*Entradas de dados armazenados*

# # #

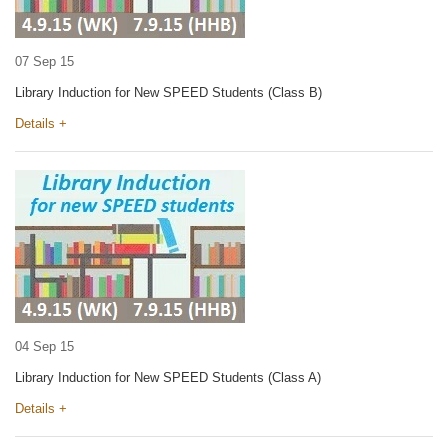
07 Sep 15
Library Induction for New SPEED Students (Class B)
Details +
04 Sep 15
Library Induction for New SPEED Students (Class A)
Details +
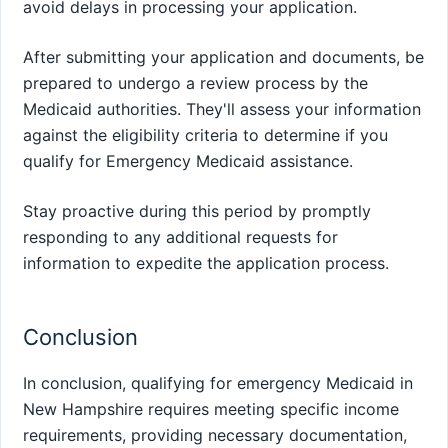
avoid delays in processing your application.
After submitting your application and documents, be
prepared to undergo a review process by the
Medicaid authorities. They'll assess your information
against the eligibility criteria to determine if you
qualify for Emergency Medicaid assistance.
Stay proactive during this period by promptly
responding to any additional requests for
information to expedite the application process.
Conclusion
In conclusion, qualifying for emergency Medicaid in
New Hampshire requires meeting specific income
requirements, providing necessary documentation,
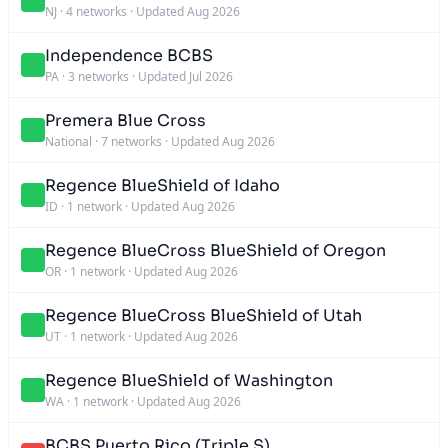
NJ
·
4 networks
·
Updated Aug 2026
Independence BCBS
PA
·
3 networks
·
Updated Jul 2026
Premera Blue Cross
National
·
7 networks
·
Updated Aug 2026
Regence BlueShield of Idaho
ID
·
1 network
·
Updated Aug 2026
Regence BlueCross BlueShield of Oregon
OR
·
1 network
·
Updated Aug 2026
Regence BlueCross BlueShield of Utah
UT
·
1 network
·
Updated Aug 2026
Regence BlueShield of Washington
WA
·
1 network
·
Updated Aug 2026
BCBS Puerto Rico (Triple S)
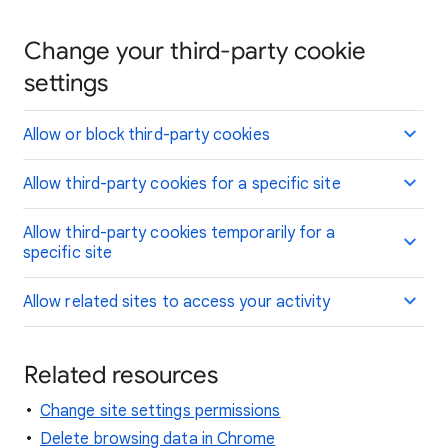
Change your third-party cookie
settings
Allow or block third-party cookies
Allow third-party cookies for a specific site
Allow third-party cookies temporarily for a
specific site
Allow related sites to access your activity
Related resources
Change site settings permissions
Delete browsing data in Chrome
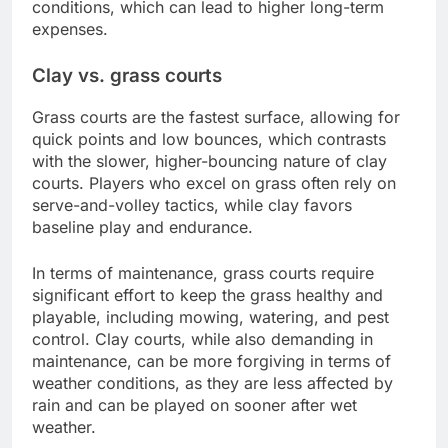
conditions, which can lead to higher long-term
expenses.
Clay vs. grass courts
Grass courts are the fastest surface, allowing for
quick points and low bounces, which contrasts
with the slower, higher-bouncing nature of clay
courts. Players who excel on grass often rely on
serve-and-volley tactics, while clay favors
baseline play and endurance.
In terms of maintenance, grass courts require
significant effort to keep the grass healthy and
playable, including mowing, watering, and pest
control. Clay courts, while also demanding in
maintenance, can be more forgiving in terms of
weather conditions, as they are less affected by
rain and can be played on sooner after wet
weather.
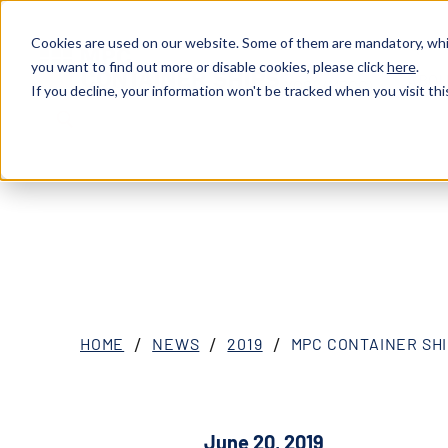
Cookies are used on our website. Some of them are mandatory, whil
you want to find out more or disable cookies, please click
here
.
ABOU
XOSL (MPCC)
If you decline, your information won't be tracked when you visit thi
HOME
NEWS
2019
MPC CONTAINER SHI
June 20, 2019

# # #

*Objetivo do exercício*
Extraia o texto de todos os itens, reproduzindo cada linha sem nenhuma alteração. Não inclua as imagens na resposta.

*Resposta do exercício*
07 Sep 15
Library Induction for New SPEED Students (Class B)
Details +
04 Sep 15
Library Induction for New SPEED Students (Class A)
Details +
avoid delays in processing your application.
After submitting your application and documents, be
prepared to undergo a review process by the
Medicaid authorities. They'll assess your information
against the eligibility criteria to determine if you
qualify for Emergency Medicaid assistance.
Stay proactive during this period by promptly
responding to any additional requests for
information to expedite the application process.
Conclusion
In conclusion, qualifying for emergency Medicaid in
New Hampshire requires meeting specific income
requirements, providing necessary documentation,
NJ
·
4 networks
·
Updated Aug 2026
Independence BCBS
PA
·
3 networks
·
Updated Jul 2026
Premera Blue Cross
National
·
7 networks
·
Updated Aug 2026
Regence BlueShield of Idaho
ID
·
1 network
·
Updated Aug 2026
Regence BlueCross BlueShield of Oregon
OR
·
1 network
·
Updated Aug 2026
Regence BlueCross BlueShield of Utah
UT
·
1 network
·
Updated Aug 2026
Regence BlueShield of Washington
WA
·
1 network
·
Updated Aug 2026
BCBS Puerto Rico (Triple S)
Change your third-party cookie
settings
Allow or block third-party cookies
Allow third-party cookies for a specific site
Allow third-party cookies temporarily for a
specific site
Allow related sites to access your activity
Related resources
Change site settings permissions
Delete browsing data in Chrome
conditions, which can lead to higher long-term
expenses.
Clay vs. grass courts
Grass courts are the fastest surface, allowing for
quick points and low bounces, which contrasts
with the slower, higher-bouncing nature of clay
courts. Players who excel on grass often rely on
serve-and-volley tactics, while clay favors
baseline play and endurance.
In terms of maintenance, grass courts require
significant effort to keep the grass healthy and
playable, including mowing, watering, and pest
control. Clay courts, while also demanding in
maintenance, can be more forgiving in terms of
weather conditions, as they are less affected by
rain and can be played on sooner after wet
weather.
Cookies are used on our website. Some of them are mandatory, whil
you want to find out more or disable cookies, please click
here
.
ABOU
XOSL (MPCC)
If you decline, your information won't be tracked when you visit thi
HOME
NEWS
2019
MPC CONTAINER SHI
June 20, 2019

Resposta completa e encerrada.